The contrast with Assange’s treatment by the media and the courts could not be starker.
The media, even “liberal” outlets he worked with on the Afghan and Iraq logs, including the New York Times and the Guardian, have struggled to show even the most rudimentary kind of solidarity, preferring instead to distance themselves from him. They have largely conspired in U.S. and UK efforts to suggest Assange is not a “proper journalist” and therefore does not deserve First Amendment protections.
These media outlets have effectively partnered with Washington in suggesting that their collaboration with Assange in no way implicates them in his supposed “crimes”.
As a result, the media has barely bothered to cover his hearings or explain how the courts have twisted themselves into knots by ignoring the most glaring legal obstacles to his extradition: such as the specific exclusion in the UK’s 2007 Extradition Treaty with the U.S. of extraditions for political cases.
Unlike Ellsberg, who became a cause celebre, Assange has been disappeared from public view by the states he exposed and largely forgotten by the media that should be championing his cause.
Ellsberg emerged from his court victory over the Pentagon Papers to argue:
The demystification and de-sanctification of the president has begun.
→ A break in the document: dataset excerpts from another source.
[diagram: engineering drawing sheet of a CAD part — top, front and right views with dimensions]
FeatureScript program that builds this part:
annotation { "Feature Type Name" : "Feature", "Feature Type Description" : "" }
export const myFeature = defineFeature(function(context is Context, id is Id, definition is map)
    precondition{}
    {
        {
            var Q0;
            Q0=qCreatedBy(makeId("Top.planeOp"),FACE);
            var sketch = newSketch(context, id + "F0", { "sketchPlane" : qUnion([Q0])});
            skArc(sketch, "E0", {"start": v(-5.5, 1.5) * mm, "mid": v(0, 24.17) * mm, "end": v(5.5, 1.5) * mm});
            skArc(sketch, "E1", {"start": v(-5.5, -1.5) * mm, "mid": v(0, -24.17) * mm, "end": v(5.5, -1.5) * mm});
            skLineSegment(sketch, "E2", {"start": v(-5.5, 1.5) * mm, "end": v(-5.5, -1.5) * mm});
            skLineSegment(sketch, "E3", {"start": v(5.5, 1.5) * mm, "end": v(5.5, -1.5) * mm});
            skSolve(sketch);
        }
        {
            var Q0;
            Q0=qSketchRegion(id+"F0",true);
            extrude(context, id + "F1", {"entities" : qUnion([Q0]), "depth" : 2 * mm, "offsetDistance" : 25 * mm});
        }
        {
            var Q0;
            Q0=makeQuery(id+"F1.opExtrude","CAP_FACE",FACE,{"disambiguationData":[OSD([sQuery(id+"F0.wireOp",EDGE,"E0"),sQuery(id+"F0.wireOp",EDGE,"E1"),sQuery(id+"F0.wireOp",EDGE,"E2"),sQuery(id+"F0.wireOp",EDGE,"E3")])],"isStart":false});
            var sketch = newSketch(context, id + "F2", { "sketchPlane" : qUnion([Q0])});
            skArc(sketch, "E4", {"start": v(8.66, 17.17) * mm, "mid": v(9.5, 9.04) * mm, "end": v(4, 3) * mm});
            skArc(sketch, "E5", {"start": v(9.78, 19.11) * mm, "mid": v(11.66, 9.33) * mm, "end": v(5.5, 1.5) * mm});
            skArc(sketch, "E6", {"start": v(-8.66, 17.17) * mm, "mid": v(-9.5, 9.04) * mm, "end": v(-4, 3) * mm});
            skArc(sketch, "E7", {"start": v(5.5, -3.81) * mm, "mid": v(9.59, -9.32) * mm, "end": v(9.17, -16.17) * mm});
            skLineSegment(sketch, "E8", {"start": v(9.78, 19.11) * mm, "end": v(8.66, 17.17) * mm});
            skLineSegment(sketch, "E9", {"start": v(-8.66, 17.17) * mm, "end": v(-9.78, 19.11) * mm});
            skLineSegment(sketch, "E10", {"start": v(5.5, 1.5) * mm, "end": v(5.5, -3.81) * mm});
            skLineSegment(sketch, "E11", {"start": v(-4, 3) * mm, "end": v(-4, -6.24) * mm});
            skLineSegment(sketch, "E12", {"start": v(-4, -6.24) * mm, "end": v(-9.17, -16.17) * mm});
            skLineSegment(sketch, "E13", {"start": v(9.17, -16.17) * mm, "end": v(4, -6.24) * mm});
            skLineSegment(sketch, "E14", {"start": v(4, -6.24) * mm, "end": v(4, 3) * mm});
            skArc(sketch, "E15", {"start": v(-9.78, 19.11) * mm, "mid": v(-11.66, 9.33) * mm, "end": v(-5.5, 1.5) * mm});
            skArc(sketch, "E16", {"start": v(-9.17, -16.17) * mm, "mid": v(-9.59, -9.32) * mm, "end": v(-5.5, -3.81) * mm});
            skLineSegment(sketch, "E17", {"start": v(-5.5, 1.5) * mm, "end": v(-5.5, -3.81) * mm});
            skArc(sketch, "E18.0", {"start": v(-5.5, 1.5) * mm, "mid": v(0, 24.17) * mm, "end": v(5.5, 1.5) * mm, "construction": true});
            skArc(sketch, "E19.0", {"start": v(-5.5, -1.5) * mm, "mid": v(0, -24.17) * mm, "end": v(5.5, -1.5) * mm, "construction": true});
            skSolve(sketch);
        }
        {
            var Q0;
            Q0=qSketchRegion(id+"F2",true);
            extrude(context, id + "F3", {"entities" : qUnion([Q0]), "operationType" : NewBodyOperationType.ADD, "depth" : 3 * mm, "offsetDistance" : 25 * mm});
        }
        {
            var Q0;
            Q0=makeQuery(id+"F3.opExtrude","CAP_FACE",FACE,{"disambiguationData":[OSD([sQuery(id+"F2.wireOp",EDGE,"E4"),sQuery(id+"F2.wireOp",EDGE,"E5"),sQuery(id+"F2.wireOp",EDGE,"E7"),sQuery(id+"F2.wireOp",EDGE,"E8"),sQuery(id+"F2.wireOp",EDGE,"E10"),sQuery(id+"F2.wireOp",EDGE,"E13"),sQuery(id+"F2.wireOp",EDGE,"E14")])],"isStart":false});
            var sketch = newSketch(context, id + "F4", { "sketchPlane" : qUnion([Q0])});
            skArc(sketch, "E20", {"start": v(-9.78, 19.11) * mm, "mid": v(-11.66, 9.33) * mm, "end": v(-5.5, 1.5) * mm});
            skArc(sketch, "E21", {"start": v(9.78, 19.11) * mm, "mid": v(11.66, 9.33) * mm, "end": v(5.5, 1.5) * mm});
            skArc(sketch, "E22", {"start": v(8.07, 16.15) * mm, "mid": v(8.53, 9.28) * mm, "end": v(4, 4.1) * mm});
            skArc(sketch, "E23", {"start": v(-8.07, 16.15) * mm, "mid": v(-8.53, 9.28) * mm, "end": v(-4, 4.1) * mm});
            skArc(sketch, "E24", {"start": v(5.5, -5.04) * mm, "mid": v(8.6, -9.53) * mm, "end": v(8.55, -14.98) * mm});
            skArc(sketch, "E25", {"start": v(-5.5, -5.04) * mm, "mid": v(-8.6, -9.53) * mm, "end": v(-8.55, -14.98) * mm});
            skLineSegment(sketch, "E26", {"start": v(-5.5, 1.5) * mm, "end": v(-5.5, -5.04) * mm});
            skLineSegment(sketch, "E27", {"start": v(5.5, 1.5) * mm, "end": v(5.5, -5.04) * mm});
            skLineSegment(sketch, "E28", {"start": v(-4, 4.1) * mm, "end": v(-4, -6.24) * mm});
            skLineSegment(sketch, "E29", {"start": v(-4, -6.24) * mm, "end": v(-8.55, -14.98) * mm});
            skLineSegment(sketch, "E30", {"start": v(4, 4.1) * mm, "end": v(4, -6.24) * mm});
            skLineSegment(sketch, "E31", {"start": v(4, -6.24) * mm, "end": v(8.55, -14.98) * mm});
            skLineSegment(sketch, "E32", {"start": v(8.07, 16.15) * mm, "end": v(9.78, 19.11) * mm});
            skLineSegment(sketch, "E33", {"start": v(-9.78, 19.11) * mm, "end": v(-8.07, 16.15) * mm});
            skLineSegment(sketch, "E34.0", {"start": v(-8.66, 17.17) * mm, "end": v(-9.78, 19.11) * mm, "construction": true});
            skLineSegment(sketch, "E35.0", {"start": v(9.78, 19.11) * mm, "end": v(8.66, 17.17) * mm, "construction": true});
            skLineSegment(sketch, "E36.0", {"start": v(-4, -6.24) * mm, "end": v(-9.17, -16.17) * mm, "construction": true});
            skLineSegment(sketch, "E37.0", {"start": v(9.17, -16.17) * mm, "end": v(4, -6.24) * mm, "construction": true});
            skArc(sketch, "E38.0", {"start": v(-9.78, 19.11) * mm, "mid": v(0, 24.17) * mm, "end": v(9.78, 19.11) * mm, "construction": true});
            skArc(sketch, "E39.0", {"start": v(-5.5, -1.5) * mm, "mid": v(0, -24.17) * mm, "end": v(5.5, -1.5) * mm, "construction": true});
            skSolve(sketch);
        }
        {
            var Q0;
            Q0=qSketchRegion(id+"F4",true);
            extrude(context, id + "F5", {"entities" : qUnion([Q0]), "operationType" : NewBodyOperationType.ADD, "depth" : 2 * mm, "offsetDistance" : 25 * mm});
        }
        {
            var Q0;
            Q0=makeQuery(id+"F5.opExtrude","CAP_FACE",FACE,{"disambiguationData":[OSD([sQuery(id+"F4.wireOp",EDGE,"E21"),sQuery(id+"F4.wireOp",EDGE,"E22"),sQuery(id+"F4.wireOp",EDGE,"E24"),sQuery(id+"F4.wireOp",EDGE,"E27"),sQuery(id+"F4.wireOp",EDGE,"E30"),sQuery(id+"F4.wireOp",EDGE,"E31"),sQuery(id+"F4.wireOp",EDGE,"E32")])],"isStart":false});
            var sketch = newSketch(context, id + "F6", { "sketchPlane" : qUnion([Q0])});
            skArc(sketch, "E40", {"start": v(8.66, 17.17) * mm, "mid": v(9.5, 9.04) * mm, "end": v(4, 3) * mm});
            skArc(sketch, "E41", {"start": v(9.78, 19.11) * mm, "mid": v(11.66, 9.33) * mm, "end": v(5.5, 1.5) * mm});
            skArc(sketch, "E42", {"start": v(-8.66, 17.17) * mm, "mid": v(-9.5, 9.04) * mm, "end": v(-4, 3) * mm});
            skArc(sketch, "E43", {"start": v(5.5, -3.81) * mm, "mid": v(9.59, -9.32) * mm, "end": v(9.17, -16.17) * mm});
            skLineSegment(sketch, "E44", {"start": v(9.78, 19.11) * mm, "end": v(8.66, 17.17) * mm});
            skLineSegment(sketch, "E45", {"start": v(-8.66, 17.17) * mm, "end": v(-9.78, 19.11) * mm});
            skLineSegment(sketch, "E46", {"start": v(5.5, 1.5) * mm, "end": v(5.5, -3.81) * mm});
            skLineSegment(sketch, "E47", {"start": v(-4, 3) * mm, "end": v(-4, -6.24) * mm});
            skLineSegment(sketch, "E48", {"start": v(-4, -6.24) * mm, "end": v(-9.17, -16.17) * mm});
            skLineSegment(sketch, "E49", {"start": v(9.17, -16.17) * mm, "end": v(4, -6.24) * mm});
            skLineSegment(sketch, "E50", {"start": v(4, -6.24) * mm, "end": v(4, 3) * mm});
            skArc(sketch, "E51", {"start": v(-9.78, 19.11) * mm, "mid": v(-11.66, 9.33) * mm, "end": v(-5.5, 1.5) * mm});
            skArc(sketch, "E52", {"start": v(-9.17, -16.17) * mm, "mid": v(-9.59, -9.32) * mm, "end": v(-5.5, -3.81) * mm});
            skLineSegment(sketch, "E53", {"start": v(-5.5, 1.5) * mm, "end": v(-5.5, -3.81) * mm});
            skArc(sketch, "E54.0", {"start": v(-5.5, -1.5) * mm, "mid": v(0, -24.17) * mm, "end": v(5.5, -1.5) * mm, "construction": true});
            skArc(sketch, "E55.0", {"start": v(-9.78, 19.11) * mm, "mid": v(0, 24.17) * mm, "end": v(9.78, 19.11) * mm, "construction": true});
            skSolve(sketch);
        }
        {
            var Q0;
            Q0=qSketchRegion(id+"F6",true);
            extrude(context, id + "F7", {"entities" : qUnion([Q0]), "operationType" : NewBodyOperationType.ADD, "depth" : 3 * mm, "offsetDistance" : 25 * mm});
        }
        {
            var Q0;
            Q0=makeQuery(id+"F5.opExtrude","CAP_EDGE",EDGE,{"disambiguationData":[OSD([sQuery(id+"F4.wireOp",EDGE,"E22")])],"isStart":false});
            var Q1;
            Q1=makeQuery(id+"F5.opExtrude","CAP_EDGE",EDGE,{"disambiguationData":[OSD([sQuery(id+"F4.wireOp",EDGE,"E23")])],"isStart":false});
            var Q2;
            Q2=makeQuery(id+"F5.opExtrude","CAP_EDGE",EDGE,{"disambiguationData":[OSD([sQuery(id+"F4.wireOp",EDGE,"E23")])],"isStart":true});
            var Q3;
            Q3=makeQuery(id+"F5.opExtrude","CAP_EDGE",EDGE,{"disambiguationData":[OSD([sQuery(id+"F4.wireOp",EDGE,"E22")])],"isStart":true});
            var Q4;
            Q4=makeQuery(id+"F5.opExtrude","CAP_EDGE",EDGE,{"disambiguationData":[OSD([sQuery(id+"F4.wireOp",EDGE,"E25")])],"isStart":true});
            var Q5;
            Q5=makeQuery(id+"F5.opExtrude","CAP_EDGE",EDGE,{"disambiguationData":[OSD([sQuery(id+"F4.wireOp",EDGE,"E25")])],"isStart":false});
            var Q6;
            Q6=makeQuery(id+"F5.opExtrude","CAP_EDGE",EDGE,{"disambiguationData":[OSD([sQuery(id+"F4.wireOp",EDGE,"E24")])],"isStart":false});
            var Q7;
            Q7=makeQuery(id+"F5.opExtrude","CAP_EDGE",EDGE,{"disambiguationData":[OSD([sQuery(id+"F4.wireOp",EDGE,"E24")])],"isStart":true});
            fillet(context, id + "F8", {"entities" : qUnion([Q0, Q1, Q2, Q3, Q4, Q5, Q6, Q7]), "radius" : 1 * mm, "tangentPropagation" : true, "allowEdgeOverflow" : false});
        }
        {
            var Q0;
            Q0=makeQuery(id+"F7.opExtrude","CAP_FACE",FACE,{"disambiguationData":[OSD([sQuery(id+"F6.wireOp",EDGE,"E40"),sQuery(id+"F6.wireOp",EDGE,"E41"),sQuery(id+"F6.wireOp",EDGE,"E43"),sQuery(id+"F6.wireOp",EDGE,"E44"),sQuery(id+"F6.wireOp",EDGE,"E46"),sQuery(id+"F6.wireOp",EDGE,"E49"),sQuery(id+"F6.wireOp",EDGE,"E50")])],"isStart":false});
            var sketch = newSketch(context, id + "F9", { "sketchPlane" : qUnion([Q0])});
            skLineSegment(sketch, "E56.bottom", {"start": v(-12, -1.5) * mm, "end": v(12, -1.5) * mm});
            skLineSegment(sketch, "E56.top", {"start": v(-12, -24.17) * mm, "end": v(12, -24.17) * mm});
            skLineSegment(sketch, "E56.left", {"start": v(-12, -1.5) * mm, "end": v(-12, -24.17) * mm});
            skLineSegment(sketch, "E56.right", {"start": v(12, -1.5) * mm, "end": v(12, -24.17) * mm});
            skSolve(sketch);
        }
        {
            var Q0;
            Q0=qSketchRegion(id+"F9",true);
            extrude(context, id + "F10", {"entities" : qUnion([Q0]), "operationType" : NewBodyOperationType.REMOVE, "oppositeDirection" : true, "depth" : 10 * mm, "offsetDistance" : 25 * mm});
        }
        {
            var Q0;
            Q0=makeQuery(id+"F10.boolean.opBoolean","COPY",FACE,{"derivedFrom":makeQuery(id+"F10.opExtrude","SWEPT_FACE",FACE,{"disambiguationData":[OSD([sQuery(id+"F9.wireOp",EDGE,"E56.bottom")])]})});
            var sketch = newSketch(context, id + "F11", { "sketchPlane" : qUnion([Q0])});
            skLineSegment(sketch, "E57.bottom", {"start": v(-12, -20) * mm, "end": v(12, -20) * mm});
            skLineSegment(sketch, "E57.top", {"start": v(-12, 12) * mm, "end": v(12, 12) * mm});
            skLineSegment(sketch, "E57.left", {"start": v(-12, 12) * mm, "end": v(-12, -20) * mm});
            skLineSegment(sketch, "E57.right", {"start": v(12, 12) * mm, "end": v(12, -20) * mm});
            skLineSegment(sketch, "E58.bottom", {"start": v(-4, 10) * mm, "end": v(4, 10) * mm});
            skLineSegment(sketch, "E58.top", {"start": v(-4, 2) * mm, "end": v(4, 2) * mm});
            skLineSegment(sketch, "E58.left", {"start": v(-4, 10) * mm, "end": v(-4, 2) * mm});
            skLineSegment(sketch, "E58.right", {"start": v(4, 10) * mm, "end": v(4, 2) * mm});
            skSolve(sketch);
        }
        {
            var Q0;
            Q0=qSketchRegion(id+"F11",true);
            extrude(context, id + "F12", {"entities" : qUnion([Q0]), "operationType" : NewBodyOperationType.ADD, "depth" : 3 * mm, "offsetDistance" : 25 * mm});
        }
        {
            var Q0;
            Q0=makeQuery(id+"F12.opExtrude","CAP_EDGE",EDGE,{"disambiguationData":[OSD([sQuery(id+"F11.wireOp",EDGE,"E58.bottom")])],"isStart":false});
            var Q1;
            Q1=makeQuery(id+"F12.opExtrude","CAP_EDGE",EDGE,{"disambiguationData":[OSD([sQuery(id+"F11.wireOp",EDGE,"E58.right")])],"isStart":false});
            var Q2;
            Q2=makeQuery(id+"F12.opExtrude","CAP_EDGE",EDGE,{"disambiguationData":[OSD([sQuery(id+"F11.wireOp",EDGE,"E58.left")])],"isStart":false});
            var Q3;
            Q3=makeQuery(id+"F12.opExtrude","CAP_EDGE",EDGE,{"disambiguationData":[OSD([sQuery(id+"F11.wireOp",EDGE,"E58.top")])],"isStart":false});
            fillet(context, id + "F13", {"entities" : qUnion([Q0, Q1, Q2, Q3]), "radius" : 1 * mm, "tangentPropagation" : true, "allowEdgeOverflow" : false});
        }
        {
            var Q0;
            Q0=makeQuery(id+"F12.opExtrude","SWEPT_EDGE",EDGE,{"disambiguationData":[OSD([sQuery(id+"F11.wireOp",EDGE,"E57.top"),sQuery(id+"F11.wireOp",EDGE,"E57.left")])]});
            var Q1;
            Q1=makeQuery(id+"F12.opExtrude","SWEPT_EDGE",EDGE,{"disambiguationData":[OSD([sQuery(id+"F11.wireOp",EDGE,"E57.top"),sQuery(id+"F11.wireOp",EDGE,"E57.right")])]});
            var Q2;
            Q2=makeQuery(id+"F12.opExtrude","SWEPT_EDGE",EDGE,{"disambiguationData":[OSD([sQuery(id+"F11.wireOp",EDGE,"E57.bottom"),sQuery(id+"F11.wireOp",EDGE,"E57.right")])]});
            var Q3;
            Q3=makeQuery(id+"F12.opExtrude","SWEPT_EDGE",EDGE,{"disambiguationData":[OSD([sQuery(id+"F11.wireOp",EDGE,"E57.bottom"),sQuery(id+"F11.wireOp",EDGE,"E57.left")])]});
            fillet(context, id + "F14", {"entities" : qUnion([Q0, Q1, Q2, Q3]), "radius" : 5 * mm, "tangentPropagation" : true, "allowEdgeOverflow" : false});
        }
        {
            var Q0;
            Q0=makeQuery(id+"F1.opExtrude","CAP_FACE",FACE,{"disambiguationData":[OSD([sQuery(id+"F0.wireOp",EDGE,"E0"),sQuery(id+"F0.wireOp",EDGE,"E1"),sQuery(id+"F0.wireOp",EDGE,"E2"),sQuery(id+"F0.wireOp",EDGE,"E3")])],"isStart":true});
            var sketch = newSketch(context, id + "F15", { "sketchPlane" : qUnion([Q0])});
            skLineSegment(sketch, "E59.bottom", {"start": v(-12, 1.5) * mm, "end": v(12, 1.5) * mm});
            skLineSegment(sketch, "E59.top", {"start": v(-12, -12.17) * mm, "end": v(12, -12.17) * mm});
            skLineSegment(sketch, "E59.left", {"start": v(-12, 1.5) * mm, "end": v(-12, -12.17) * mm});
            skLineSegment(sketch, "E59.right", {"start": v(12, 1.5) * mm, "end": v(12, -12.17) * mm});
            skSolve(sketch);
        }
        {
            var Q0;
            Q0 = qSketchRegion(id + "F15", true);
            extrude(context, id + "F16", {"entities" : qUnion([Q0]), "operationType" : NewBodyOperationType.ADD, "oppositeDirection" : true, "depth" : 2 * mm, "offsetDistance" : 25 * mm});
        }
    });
It’s like the defrocking of the Wizard of Oz.
In this assessment, time has proved him sadly wrong, as he came to recognise.
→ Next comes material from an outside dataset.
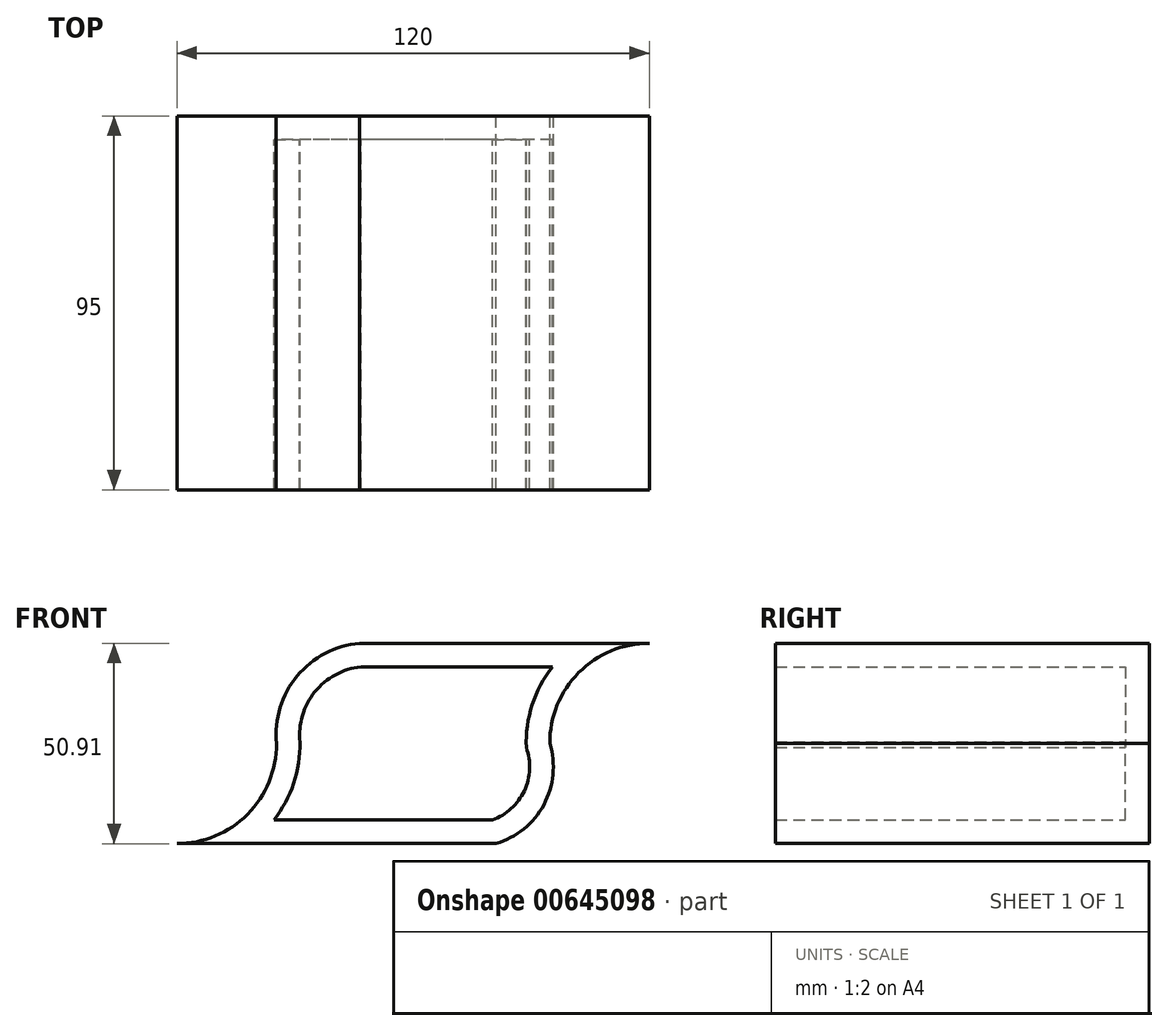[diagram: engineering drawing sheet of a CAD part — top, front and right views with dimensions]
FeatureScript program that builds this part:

In recent months, Ellsberg had become an increasingly voluble critic of U.S. conduct in the Ukraine war. He drew parallels with the lies told by four administrations—those of Truman, Eisenhower, Kennedy and Johnson—to hide the extent of Washington’s involvement in Vietnam before the U.S. went public with its ground war.
Ellsberg warned that the U.S. was waging a similarly undeclared war in Ukraine—a proxy one, using Ukrainians as cannon fodder—to “weaken the Russians”. As in Vietnam, the White House was gradually and secretly escalating U.S. involvement.
As also in Vietnam, western leaders were concealing the fact that the war had reached a stalemate, with the inevitable result that large numbers of Ukrainians and Russians were losing their lives in fruitless combat.
He called former British Prime Minister Boris Johnson’s hidden, early role in stymying peace talks between Russia and Ukraine “a crime against humanity”.
Referring to history repeating itself, he observed:
It’s an awakening that’s in many ways painful.
Most of all, Ellsberg feared that the West’s war machine—addicted to Cold War belligerence, obscured under the supposedly “defensive” umbrella of Nato—wanted once again to confront China.
In 2021, as the Biden administration intensified its hostile posturing towards Beijing, Ellsberg revealed that back in 1958 Eisenhower’s officials had drawn up secret plans to attack China with nuclear weapons. That was during an earlier crisis over the Taiwan Strait.
“At this point, I’m much more aware of… how little has changed in these critical aspects of the danger of nuclear war, and how limited the effectiveness has been to curtail what we’ve done,” he told an interviewer shortly before he died.
What Ellsberg understood most keenly was the desperate need—if humanity was to survive—both for more whistleblowers to come forward to expose their states’ crimes, and for a tenacious, watchdog media to give their full backing.
Watching the media abandon Assange to his persecutors, Ellsberg could draw only one possible conclusion: that humanity’s odds were shortening by the day.